World Beats

Rituals—Manhattan, Rochester, Taiwan


When Garth Fagan's new Trips and Trysts (at the Joyce last week) begins, Natalie Rogers is alone onstage, looking sharp in a gold top and black pants by Mary Nemecek Peterson. The music rushing around her comes from Wynton Marsalis's record Big Train and has that going sound, but Rogers doesn't jive with it; she dips into it, teases it with the uncanny tilted balances that are a Fagan hallmark. In the on-again, off-again duet between her and Norwood Pennewell, he's also cool against the sound—laying out an interplay of looseness and tension that erupts into huge, out-of-the-blue jumps.

Fagan builds the dance like a train ride. People come and go, engage in courteous dispute, pair up, and separate agreeably. Trips and Trysts isn't about perfumed romance and regrets; it's about this here-and-now community, these wonderful dancers. We can admire Sharon Skepple, Chris Morrison, and Micha Willis in one brief trio, or Steve Humphrey and Erin Barnett in a duet, or Nicolette Depass, Joel Valentin, Bill Ferguson, Aisha Benjamin, and Steve St. Juste in bright moments.

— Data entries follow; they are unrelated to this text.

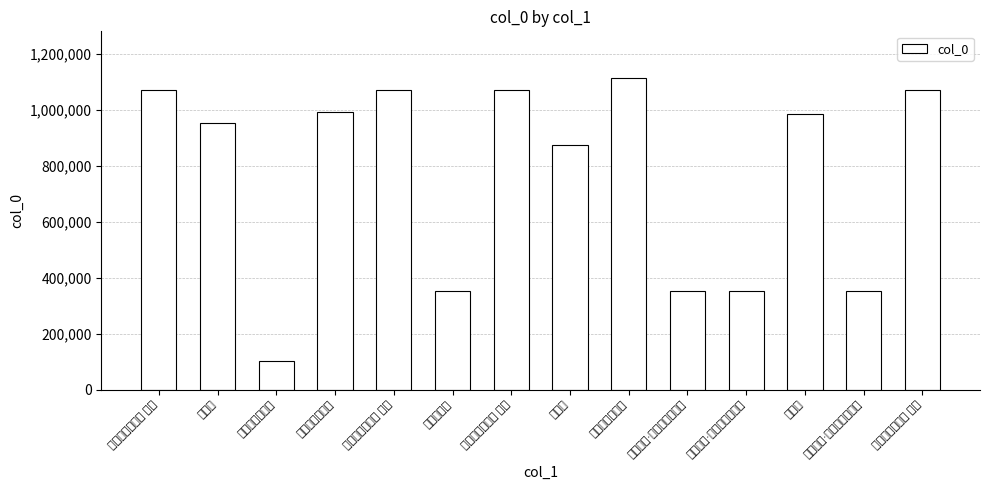

How many bars are there in total?

14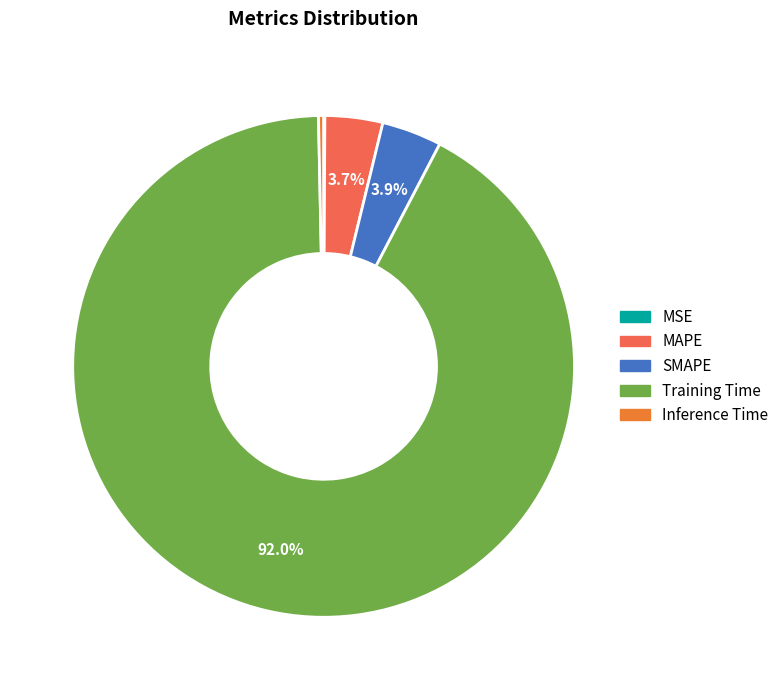

Combined, do Training Time and Inference Time account for over 50%?

Yes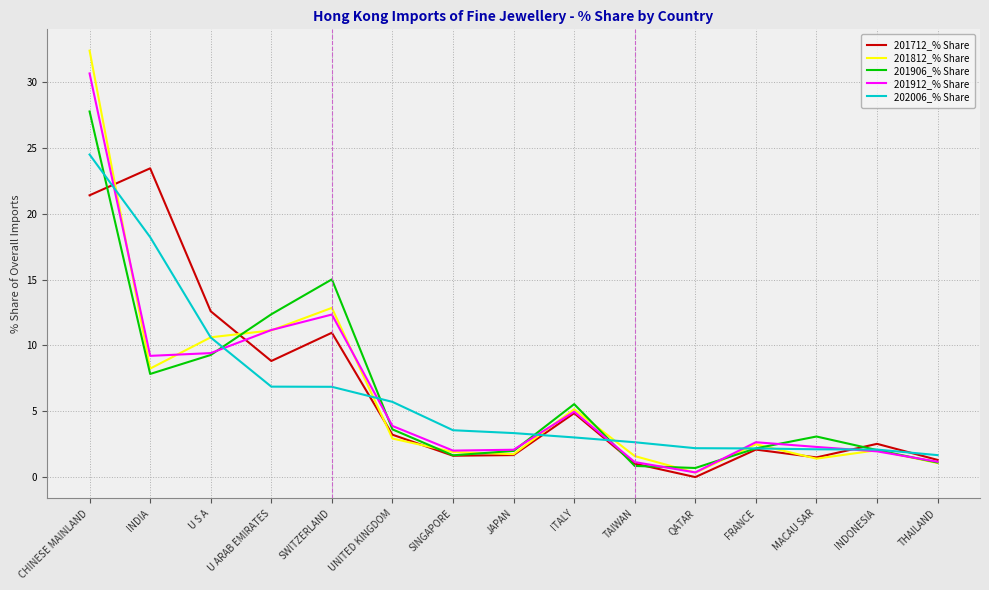

Which category has the highest value in the 201906_% Share series?

CHINESE MAINLAND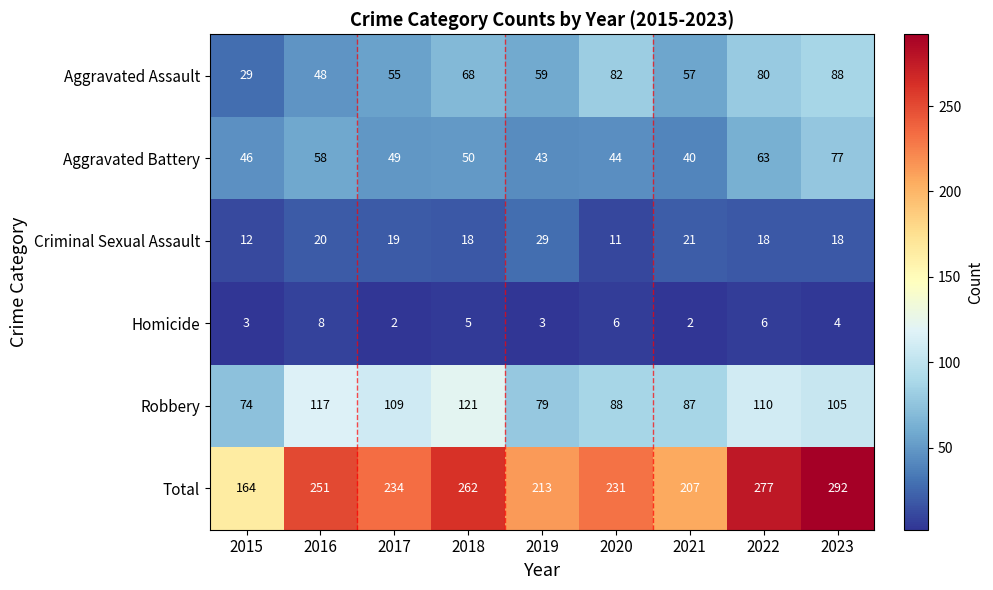

At which label is Robbery closest to 97?

2023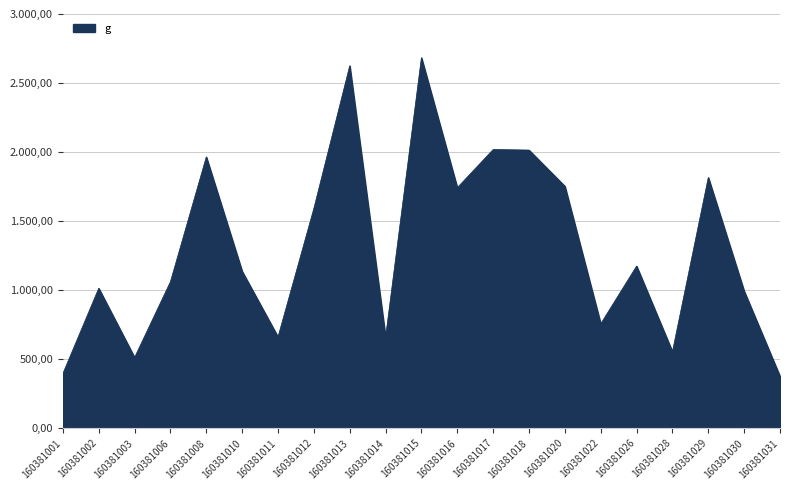

True or false: the data shows 621.9 at 160381013.

False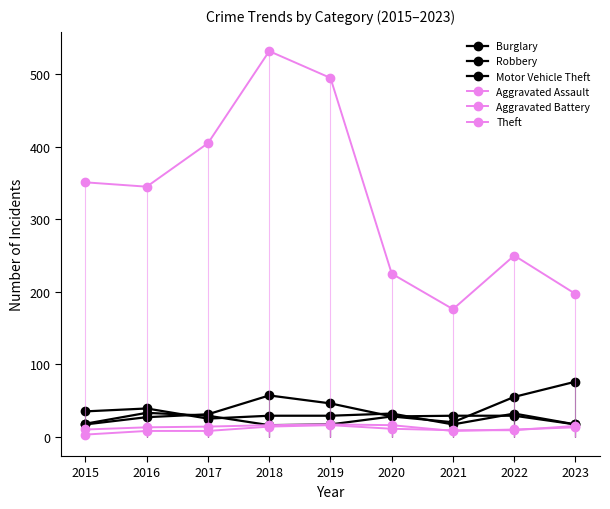

Reading left to right, what are all the values shown in this chart?

Burglary: 35	39	25	29	29	32	17	32	17
Robbery: 17	27	31	57	46	28	29	29	17
Motor Vehicle Theft: 18	33	29	16	17	28	20	55	76
Aggravated Assault: 3	8	8	14	16	11	9	9	15
Aggravated Battery: 10	13	14	16	17	16	8	10	13
Theft: 351	345	405	532	495	225	176	250	197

Fagan is, in his own warm and distinctive way, a formalist. "All aboard" becomes a concept about joining. Rogers turns Pennewell on, not by any come-hither gesture, but by the way she does a little side step; it's right up his alley. Nor does Fagan buy into the pas de deux mystique—the credo that you put a woman down only to pick her up again; he uses lifts sparingly and interestingly. His vocabulary is earthy, vital, with a capacity for wildness, yet, anchored in the technical finesse and intensity he inculcates in his dancers, it's elegant.